((

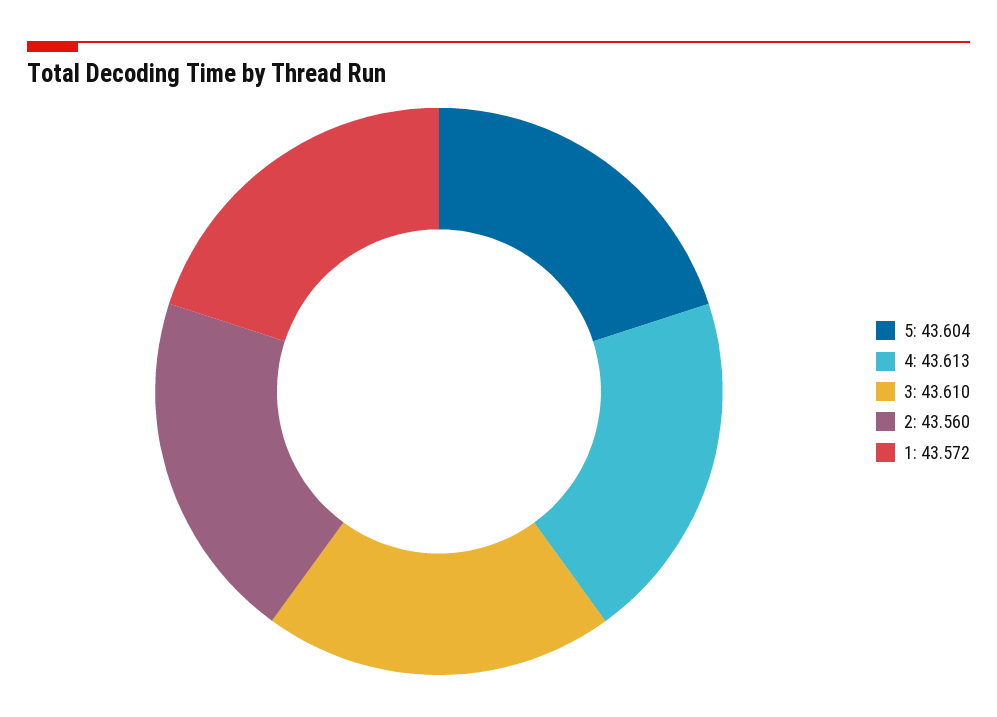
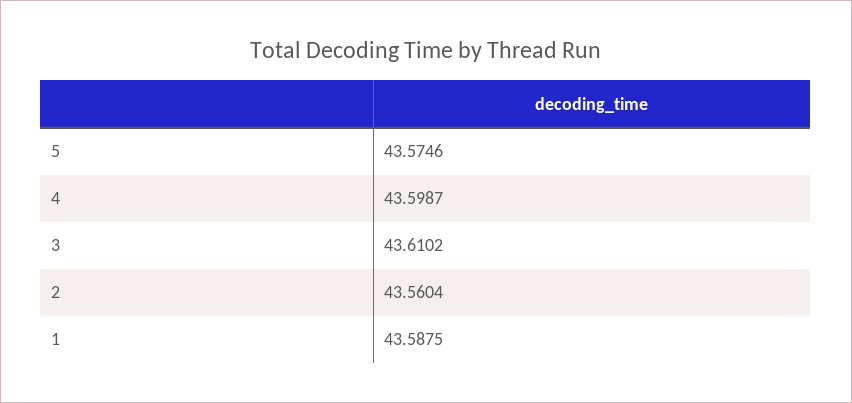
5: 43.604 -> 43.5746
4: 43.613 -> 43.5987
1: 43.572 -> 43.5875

))
((

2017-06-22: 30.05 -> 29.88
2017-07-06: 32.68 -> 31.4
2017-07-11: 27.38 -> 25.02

))
((

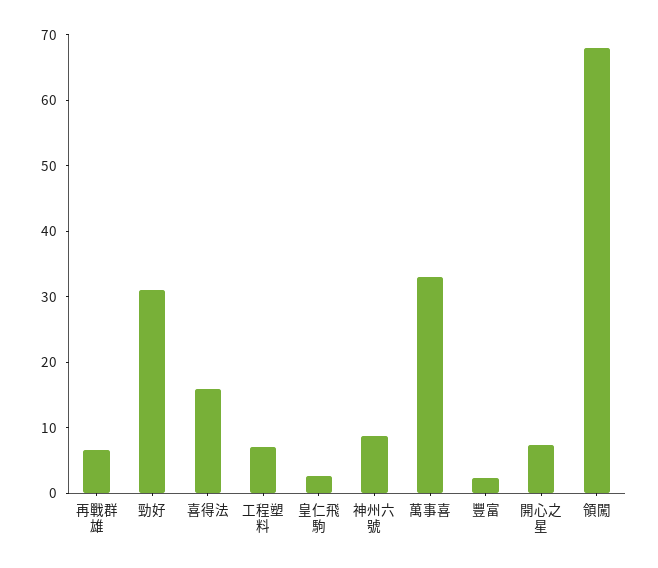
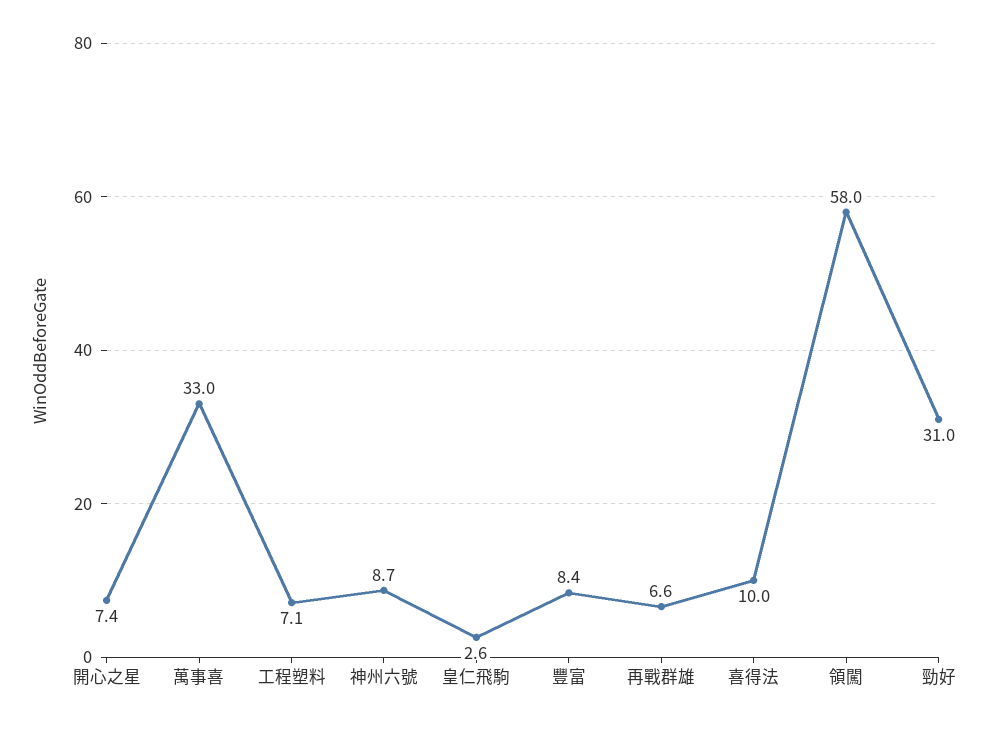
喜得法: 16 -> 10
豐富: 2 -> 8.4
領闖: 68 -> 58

))

● **How to complete this task**:
Take the records above and return, word for word, only the lines that fall from the line with "2017-06-22: 30.05 -> 29.88" to the line with "2017-07-11: 27.38 -> 25.02", both of them included.

● **Finished exercise**:
2017-06-22: 30.05 -> 29.88
2017-07-06: 32.68 -> 31.4
2017-07-11: 27.38 -> 25.02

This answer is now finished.